2. Later I split the records based the requirment of first and last, those which are first I pass it through a seperate link, those which are last I pass it
through a seperate link, and for those values which needs to be summed for a particular web_site_id, session_id, start_dt_tm are summed in the
transformer by comparing previous value and next value. For those values which are to be considered only as first the other values are set to zero(numeric),
and ''(varchar) values.
3. I send the values which are first through the remove duplicates and take up the first value.

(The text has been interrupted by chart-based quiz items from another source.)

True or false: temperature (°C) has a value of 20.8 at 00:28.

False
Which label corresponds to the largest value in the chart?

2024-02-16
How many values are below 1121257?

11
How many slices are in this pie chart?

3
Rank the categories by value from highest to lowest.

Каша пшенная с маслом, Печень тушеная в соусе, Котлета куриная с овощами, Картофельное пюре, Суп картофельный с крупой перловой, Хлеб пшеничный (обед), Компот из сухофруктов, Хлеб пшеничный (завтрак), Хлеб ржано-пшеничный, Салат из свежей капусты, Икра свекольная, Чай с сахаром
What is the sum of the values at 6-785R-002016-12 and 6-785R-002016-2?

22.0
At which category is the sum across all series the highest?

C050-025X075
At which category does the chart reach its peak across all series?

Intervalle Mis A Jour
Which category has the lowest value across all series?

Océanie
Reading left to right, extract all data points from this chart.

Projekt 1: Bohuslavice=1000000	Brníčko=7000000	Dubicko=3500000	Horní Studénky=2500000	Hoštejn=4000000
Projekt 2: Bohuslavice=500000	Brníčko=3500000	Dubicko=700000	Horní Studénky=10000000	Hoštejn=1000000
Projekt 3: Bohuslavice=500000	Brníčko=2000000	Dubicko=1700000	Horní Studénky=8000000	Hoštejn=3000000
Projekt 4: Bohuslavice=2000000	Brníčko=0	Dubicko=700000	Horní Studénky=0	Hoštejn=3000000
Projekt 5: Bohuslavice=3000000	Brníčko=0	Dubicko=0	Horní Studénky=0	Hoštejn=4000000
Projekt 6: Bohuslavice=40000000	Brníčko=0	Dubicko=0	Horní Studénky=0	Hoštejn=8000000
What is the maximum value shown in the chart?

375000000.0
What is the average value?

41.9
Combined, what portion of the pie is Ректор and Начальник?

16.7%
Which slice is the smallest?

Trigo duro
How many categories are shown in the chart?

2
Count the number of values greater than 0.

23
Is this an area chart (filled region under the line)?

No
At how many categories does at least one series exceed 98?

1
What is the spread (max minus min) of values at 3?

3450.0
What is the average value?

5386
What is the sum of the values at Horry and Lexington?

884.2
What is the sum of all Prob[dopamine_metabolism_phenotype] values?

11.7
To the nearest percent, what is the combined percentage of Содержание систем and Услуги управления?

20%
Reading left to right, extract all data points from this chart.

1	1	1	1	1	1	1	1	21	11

4. I send the values which are last thorugh the remove duplicates and take up the last value.
5. I combine both the first and last values using a funnel.
6. Later since I want the grouped values based on web_site_id, jsessionid and start_dt_tm, For those values which are char, I concatenate first value with last value, and if numeric, I add the first value with next value.